8 Dead in Aircraft Crash at NAIA
The Aircraft Crash in NAIA 2020
The 8 people have an Aircraft crash on a medical evacuation mission to Tokyo, Japan, are dead after the Agusta WW24 aircraft they were on caught fire Sunday, 8 p.m. at the Ninoy Aquino International Airport. Those who died were an American national, a Canadian national, a flight medic, a nurse, a doctor, and three flight crew, Manila International Airport Authority General Manager Ed Monreal confirmed. Airport authorities were tight-lipped about why the medical evacuation was supposed to take place. The Investigation of Aircraft crash on the incident is still ongoing, but an initial statement from the Civil Aviation Authority of the Philippines said the aircraft reportedly encountered a technical problem while rolling for takeoff on Runway 06/24.
The MIAA said the accident happened at the end of the runway as the plane was taking off. The MIAA said its fire and rescue team was immediately dispatched to extinguish the flames that engulfed the plane. Monreal said the closure of the airport’s runway would cause minimal disruptions in NAIA’s operations, which have already scaled down as a result of numerous flight cancellations due to travel restrictions imposed by various countries to contain the COVID-19 pandemic.
Fleet to be grounded?
Airport authorities are refusing to discuss any other details surrounding the accident. Still, CAAP Deputy Director General Don Mendoza said the aircraft, operated by Lionair, is air-worthy and that its pilot’s licenses are current. Mendoza also confirmed that the same aircraft was also used to ferry medical equipment to Iloilo on Saturday.
Mendoza also said they are looking into the possibility of grounding Lionair’s whole fleet, as it also operated another medical evacuation aircraft which crashed in Calamba last September 2019.
“Right now the initial step that we are looking into is grounding the whole fleet.
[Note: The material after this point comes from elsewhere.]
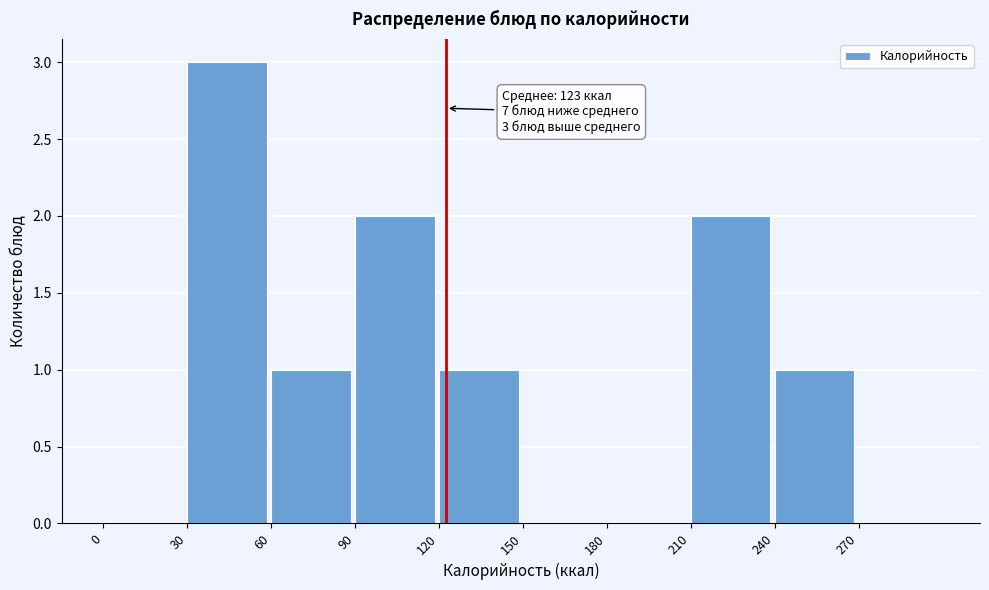

Over which range of the x-axis is the bar tallest?

30 to 60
It’s quite alarming, but we are looking into the records of this unfortunate event that happened to Lionair,” Mendoza said. MANILA, Philippines (3rd UPDATE) – All 8 people aboard a medical evacuation plane were killed in a crash during takeoff at the Ninoy Aquino International Airport (NAIA) on Sunday evening, March 29.
The Manila International Airport Authority (MIAA) said in a statement that the incident “happened at the end of Runway 24 while the aircraft was taking off” at around 8 pm.
On Twitter, Senator Richard Gordon said those aboard included a flight medic, nurse, doctor, 3 flight crew, and a patient and the patient’s companion.
Authorities said in a press briefing late Sunday that 6 Filipinos and 2 foreigners – a Canadian and an American – were aboard the plane.
Their names cannot be disclosed yet, according to authorities.
MIAA said its fire and rescue team was immediately dispatched to the site after the crash “to douse the flames with chemical foam.”
The fire was put out by 9:02 pm, according to the Bureau of Fire Protection,
The plane “reportedly encountered a technical problem,” the Civil Aviation Authority of the Philippines said in a statement. CAAP Deputy Director-General for Operations Capt. Donald Mendoza said that Manila tower already expressed alarm at the inability of the airplane to take flight considering its size.
He said that the aircraft was airworthy and the pilots’ licenses were valid. A day before the accident, the plane flew to Iloilo for the delivery of medical supplies.
Authorities declared fire out about an hour after the incident. The runway has been temporarily closed.
Aircraft Accident Investigation and Inquiry Board (AAIIB) chief investigator Rainier Baculinao has been dispatched to investigate the cause of the accident.
MIAA said the plane was carrying two passengers and six crew members.
Senator Richard Gordon, chairman of the Philippine Red Cross, initially said on Twitter there were eight passengers on board: a flight medic, nurse, doctor, three flight crew, one patient and its companion.
A source told Stand For Truth reporter Shai Lagarde that the plane was supposed to be delivering medical supplies.